With the COVID-19 pandemic impacting the implementation of development projects and programmes across the globe, it is important to look at how we can adapt existing systems to this rapidly changing work environment. As a primary component of the Resilient Food Systems Regional Hub, the monitoring and assessment of impact, both at project and programme level, will have to adapt to new constraints across the 12 RFS country projects.
The good news: various tools and methods are available to help M&E practitioners continue to collect data even during periods of social distancing and stay-at-home orders.
In recent years, the focus for monitoring and assessment within agriculture and food security projects has shifted to utilising remote sensing and satellite-based tools to track progress. As one of the Regional Hub partners working on monitoring and assessment for the RFS programme, Conservation International has developed Trends.Earth, the Resilience Atlas and Vital Signs Protocols to help country projects track indicators of resilience without data collection on-the-ground. These tools have enabled projects gather essential data even in challenging work environments, helping projects with resource limitations, vast or remote implementation areas, and projects where movement of people and resources is restricted.
More about our monitoring and assessment tools
The tools developed by Conservation International use remote sensing and satellite-based tools to provide real-time, open source data at a variety of spatial resolutions, helping projects track changes in land productivity, soil nutrients, weather patterns and ecosystems services.
Trends.Earth is a platform for monitoring land use change and land degradation using earth observations from a number of data sources. The platform allows projects to monitor the three sub-indicators of Sustainable Development Goal (SDG) Target 15.3: productivity, land cover, and soil organic carbon. Users may analyze data at national or sub national levels and can use the tool to report on their commitments to the United Nations Convention to Combat Desertification (UNCCD).
The tool is helpful for RFS country projects operating in the dryland regions of sub-Saharan Africa where land degradation poses a significant challenge to the productivity of smallholder agricultural systems.
The Resilience Atlas is an interactive analytical tool for developing understanding of the extent and severity of key stressors and shocks that are impacting food security and resilience within RFS project sites. The Resilience Atlas database integrates over 60 of the best available datasets related to resilience and summarizes the output in accessible maps at regional, national, and local scales.
These maps give insight into how stressors and shocks interact with the unique vulnerabilities of a production system or ecosystem to increase or decrease resilience. The user can visualize and overlay various indicators related to land productivity, climate trends, and land degradation to assess current and future food production and resilience conditions.
Given the fact that satellite and remote sensing data often lacks the level of detail needed for evidence-based decision-making, Vital Signs uses local field teams to gather on-the-ground measurements across a variety of indicators.
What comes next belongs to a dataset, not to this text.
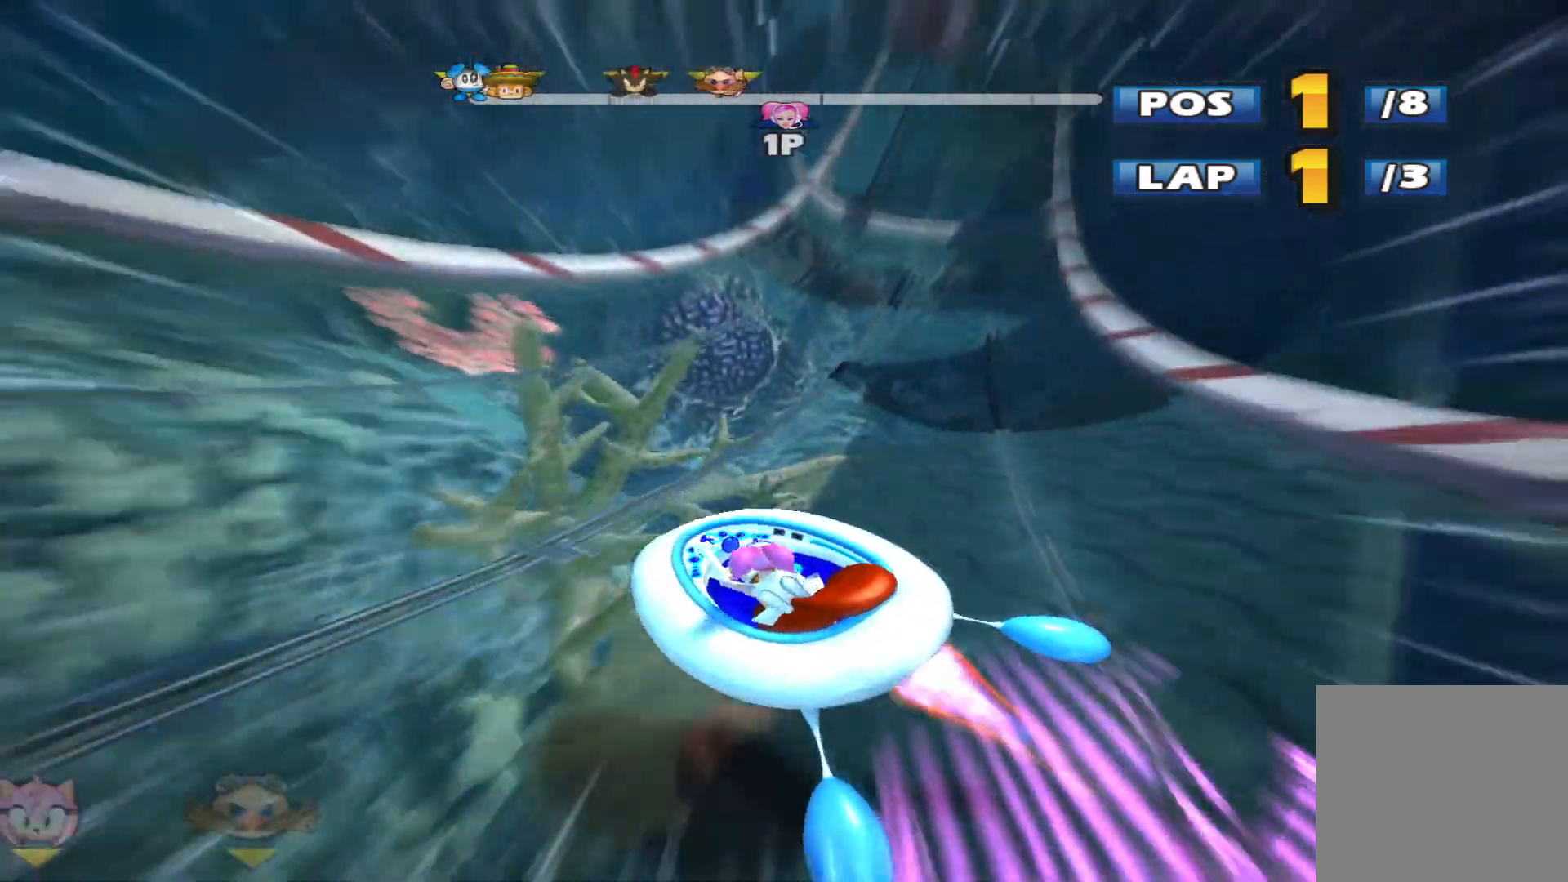
{"buttons": ["R2"], "left_stick": "right", "events": [[367, "L2", "up"]]}
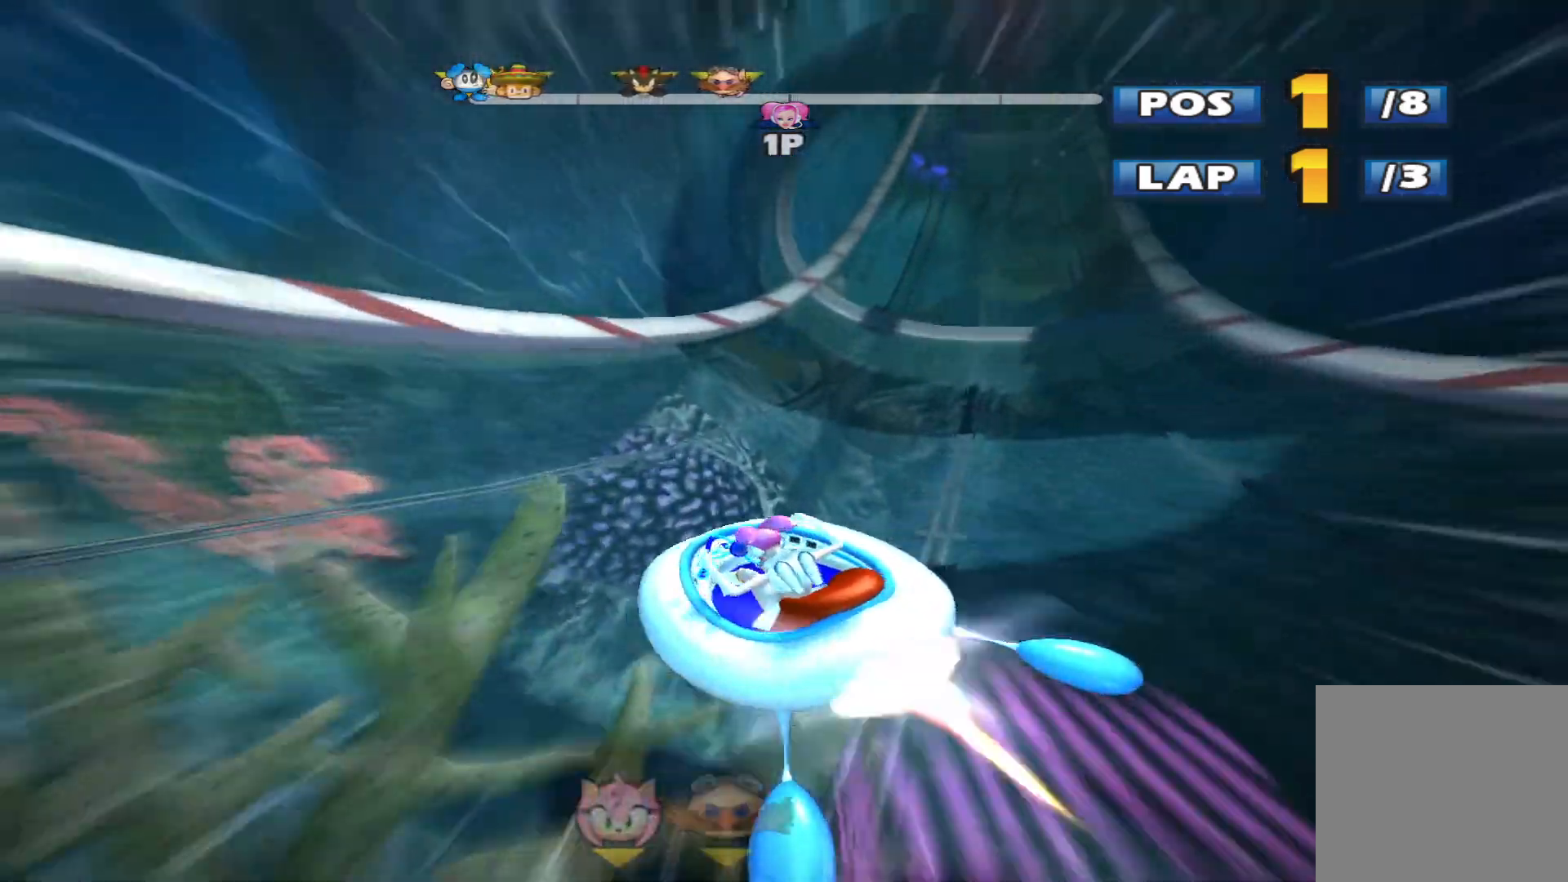
{"buttons": ["L2", "R2"], "left_stick": "left", "events": [[33, "L2", "down"], [67, "left_stick", "up-right"], [267, "left_stick", "left"]]}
This data, when combined with existing satellite data, provides a more accurate picture of the relationship between agriculture, ecosystems, and human well-being on-the-ground.
During times where movement is restricted, as in the case of the current COVID-19 pandemic, the Vital Signs Rapid Roadside Assessments Protocol provides guidelines to capture key qualitative and semiquantitative data biophysical data, supported by photographs, for a large number of sites across the landscape in a quick, efficient manner.
Adapting monitoring and assessment to the changing environment under COVID-19
In an effort to continue M&E capacity development during this time, Conservation International will be developing short videos and PowerPoint tutorials on how to prepare geospatial layers and conduct analysis for country project teams. The virtual capacity development initiative will include lessons on best practices and guidelines for remote sensing and how to validate the findings of the remote sensing tools with stakeholders on-the-ground.
By supporting project teams in accessing and using these tools, and building on past capacity development efforts in country projects, we hope that RFS progress can continue to be tracked against project and programme indicators even during times of restricted movement and uncertainty. At the Resilient Food Systems programme, we hope to add to ongoing discussions amongst monitoring and assessment practitioners about the ways in which evaluation can to adapt to the changing situation.